== Selected passage ==
Content starts

Starship Troopers (1997).
Starring: Denise Richards, Casper Van Dien, Dina Meyer.
Director: Paul Verhoeven.
Synopsis: Humanity is at war with a relentless alien species of insectoids.
Dean's comments: How can a film with such a silly premise be so good? The simple answer is that the producers and director have clearly watched a pile of 50s B-movies and understand how to use camp science fiction to entertain. The idea is that in the near future the entire world is some kind of U.S. protectorate (the characters apparently come from Buenos Aires, a place that seems indistinguishable from any modern U.S. town), and that space faring Humans have started a colonial war with alien insects (metaphors with Earth's imperialist past perhaps). The subsequent over-the-top action, heavily-leaden cheesy lines and absurdly pro-U.S. attitude of the protagonists is in no way annoying because of their presentation as a joke. If 'Independence Day' tried to bring the alien invasion genre into the 1990s, then 'Starship Troopers' took the piss. Every 20 minutes or so we are presented with a pro-Earth piece of propaganda which is a looks nothing less than an ungodly concoction of Josef Goebels and Bill O'Reilly; this keeps us firmly in the pro-military pseudo-totalitarian world of the future. Anyone should enjoy this film, just remember that it's supposed to be a joke.

Content ends

== Problems to solve ==
1. Reproduce the part of the Starship Troopers review starting at "Starring: Denise Richards, Casper" and ending at "species of insectoids.".
2. Put this sentence from the Starship Troopers review into Spanish: "How can a film with such a silly premise be so good?"

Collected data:

Content starts

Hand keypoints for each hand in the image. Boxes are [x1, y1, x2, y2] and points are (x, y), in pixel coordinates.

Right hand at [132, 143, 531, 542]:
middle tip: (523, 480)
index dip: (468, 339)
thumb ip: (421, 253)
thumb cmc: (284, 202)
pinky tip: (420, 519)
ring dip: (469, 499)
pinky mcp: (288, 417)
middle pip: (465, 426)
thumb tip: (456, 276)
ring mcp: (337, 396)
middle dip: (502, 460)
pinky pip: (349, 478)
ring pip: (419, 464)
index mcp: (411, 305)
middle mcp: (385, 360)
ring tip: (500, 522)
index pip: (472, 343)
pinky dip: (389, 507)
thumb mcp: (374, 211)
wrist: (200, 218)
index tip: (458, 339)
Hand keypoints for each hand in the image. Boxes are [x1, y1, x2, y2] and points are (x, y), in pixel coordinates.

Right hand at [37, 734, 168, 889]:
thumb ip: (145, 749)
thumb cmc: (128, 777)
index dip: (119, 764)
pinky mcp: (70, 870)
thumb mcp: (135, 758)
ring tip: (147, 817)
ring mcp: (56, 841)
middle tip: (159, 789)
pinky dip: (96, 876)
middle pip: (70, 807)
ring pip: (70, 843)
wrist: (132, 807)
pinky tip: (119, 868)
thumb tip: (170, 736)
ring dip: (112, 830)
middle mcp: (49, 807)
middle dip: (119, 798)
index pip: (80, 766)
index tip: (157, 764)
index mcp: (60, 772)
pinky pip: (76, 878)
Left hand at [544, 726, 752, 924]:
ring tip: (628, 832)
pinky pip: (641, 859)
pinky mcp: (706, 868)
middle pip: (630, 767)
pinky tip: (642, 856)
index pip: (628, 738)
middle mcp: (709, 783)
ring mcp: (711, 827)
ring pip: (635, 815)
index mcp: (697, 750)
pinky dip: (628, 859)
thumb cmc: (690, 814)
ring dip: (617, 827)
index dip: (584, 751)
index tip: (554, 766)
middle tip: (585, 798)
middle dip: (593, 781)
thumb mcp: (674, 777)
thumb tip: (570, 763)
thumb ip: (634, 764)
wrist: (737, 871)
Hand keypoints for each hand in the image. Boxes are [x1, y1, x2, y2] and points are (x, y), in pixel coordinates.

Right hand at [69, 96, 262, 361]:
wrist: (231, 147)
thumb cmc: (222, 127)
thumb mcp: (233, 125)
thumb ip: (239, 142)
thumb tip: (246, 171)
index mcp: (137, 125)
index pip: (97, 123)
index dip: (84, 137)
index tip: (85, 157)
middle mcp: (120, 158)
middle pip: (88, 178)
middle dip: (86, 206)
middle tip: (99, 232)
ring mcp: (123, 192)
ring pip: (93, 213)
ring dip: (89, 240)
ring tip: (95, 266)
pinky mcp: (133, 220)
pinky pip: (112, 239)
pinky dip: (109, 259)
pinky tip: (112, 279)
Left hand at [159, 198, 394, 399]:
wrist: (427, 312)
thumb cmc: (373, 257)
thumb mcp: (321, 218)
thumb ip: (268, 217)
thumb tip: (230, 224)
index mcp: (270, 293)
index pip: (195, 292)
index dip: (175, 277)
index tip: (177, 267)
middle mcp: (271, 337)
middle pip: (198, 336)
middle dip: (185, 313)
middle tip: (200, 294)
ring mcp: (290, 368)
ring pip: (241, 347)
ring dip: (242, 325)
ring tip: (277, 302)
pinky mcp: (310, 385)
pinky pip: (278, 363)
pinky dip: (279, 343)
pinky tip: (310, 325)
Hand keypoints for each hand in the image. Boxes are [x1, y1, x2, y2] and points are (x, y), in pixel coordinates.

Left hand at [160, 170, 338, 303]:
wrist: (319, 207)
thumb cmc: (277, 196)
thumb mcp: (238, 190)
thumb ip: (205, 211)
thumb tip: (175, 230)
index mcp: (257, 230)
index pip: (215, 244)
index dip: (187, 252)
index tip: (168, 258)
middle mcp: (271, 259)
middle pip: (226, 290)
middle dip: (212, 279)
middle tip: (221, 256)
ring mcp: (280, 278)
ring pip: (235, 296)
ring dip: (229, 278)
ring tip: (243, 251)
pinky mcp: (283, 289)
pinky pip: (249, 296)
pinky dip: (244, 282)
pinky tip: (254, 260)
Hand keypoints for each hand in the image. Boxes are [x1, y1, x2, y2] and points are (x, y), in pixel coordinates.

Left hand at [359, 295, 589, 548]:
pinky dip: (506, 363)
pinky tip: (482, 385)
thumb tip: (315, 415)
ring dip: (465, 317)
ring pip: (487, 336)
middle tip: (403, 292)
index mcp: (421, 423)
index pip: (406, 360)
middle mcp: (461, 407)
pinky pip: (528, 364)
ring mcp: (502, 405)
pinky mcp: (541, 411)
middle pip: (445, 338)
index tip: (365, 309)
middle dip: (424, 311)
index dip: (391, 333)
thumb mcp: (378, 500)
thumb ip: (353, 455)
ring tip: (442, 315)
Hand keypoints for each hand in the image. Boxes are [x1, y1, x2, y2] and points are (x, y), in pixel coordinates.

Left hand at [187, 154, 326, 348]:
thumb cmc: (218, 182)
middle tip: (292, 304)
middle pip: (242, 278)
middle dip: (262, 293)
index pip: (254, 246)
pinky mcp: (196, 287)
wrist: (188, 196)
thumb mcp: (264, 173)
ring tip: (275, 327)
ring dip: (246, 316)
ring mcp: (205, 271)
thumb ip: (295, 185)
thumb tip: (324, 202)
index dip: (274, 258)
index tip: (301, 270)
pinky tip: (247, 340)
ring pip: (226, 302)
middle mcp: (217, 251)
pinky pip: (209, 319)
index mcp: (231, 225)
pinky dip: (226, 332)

Content ends

== Responses by item number ==
1.
Starring: Denise Richards, Casper Van Dien, Dina Meyer.
Director: Paul Verhoeven.
Synopsis: Humanity is at war with a relentless alien species of insectoids.

2. ¿Cómo puede ser tan buena una película con una premisa tan tonta?